Tokio. Gegen den Widerstand des deutsche Verbandes FN hat die Internationale Reiterliche Vereinigung FEI die Regeln für die Olympischen Spiele geändert. In vier Jahren in Tokio werden die drei Mannschaften in den Disziplinen Springen, Dressur und Vielseitigkeit nur noch aus jeweils drei Reitern bestehen. Zuletzt waren es in Rio vier Starter pro Nation, wobei das schlechteste Ergebnis als sogenanntes Streichresultat nicht gezählt wurde. Nur elf von 107 nationalen Verbänden stimmten am Dienstag in Tokio gegen die Änderungen der Olympia-Regeln, darunter der deutsche.

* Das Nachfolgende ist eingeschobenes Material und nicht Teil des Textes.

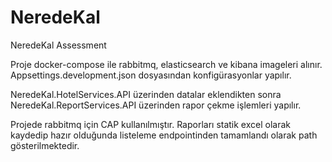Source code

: # NeredeKal
NeredeKal Assessment

Proje docker-compose ile rabbitmq, elasticsearch ve kibana imageleri alınır. Appsettings.development.json dosyasından konfigürasyonlar yapılır.

NeredeKal.HotelServices.API üzerinden datalar eklendikten sonra NeredeKal.ReportServices.API üzerinden rapor çekme işlemleri yapılır.

Projede rabbitmq için CAP kullanılmıştır. Raporları statik excel olarak kaydedip hazır olduğunda listeleme endpointinden tamamlandı olarak path gösterilmektedir.
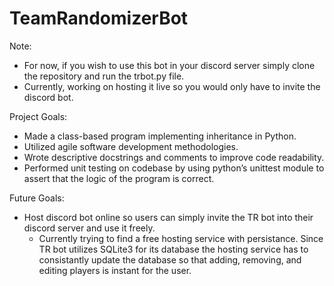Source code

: # TeamRandomizerBot

Note:
- For now, if you wish to use this bot in your discord server simply clone the repository and run the trbot.py file.
- Currently, working on hosting it live so you would only have to invite the discord bot.


Project Goals:

- Made a class-based program implementing inheritance in Python.
- Utilized agile software development methodologies.
- Wrote descriptive docstrings and comments to improve code readability.
- Performed unit testing on codebase by using python’s unittest module to assert that the logic of the program is correct.

Future Goals:
- Host discord bot online so users can simply invite the TR bot into their discord server and use it freely.
  - Currently trying to find a free hosting service with persistance. Since TR bot utilizes SQLite3 for its database
  the hosting service has to consistantly update the database so that adding, removing, and editing players is instant
  for the user.

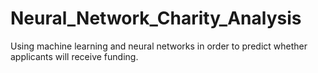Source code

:# Neural_Network_Charity_Analysis
Using machine learning and neural networks in order to predict whether applicants will receive funding.
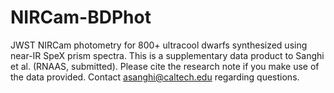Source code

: # NIRCam-BDPhot
JWST NIRCam photometry for 800+ ultracool dwarfs synthesized using near-IR SpeX prism spectra.
This is a supplementary data product to Sanghi et al. (RNAAS, submitted). Please cite the research note if you make use of the data provided.
Contact asanghi@caltech.edu regarding questions.

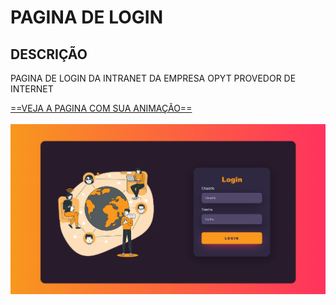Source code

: # PAGINA DE LOGIN 

## DESCRIÇÃO 

PAGINA DE LOGIN DA INTRANET DA EMPRESA OPYT PROVEDOR DE INTERNET

[==VEJA A PAGINA COM SUA ANIMAÇÃO==](https://wilhiamjr.github.io/PaginaLogin/)<br><br>
[![Imagem da Pagina de login](https://github.com/Wilhiamjr/PaginaLogin/blob/main/screen.png)](https://github.com/Wilhiamjr/PaginaLogin/blob/main/screen.png)

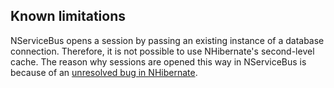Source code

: ## Known limitations

NServiceBus opens a session by passing an existing instance of a database connection. Therefore, it is not possible to use NHibernate's second-level cache. The reason why sessions are opened this way in NServiceBus is because of an [unresolved bug in NHibernate](https://nhibernate.jira.com/browse/NH-3023).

Der Weltverband will mit den verkleinerten Teams mehr Nationen eine Olympia-Chance geben. Die FN hatte sich vergeblich gegen die Reduzierung sowie das Abschaffen des Streichresultats ausgesprochen. "Das war eine sehr wichtige Entscheidung für die Zukunft unseres Sports, wenn wir die Universalität in Übereinstimmung mit den Empfehlungen der olympischen Agenda 2020 steigern wollen", sagte FEI-Präsident Ingmar De Vos. "Die Teammitglieder auf drei zu reduzieren war wohl der einzige Weg, die Anzahl der Flaggen zu steigern." Die Gesamtzahl der Reiter ist durch das IOC auf 200 festgelegt.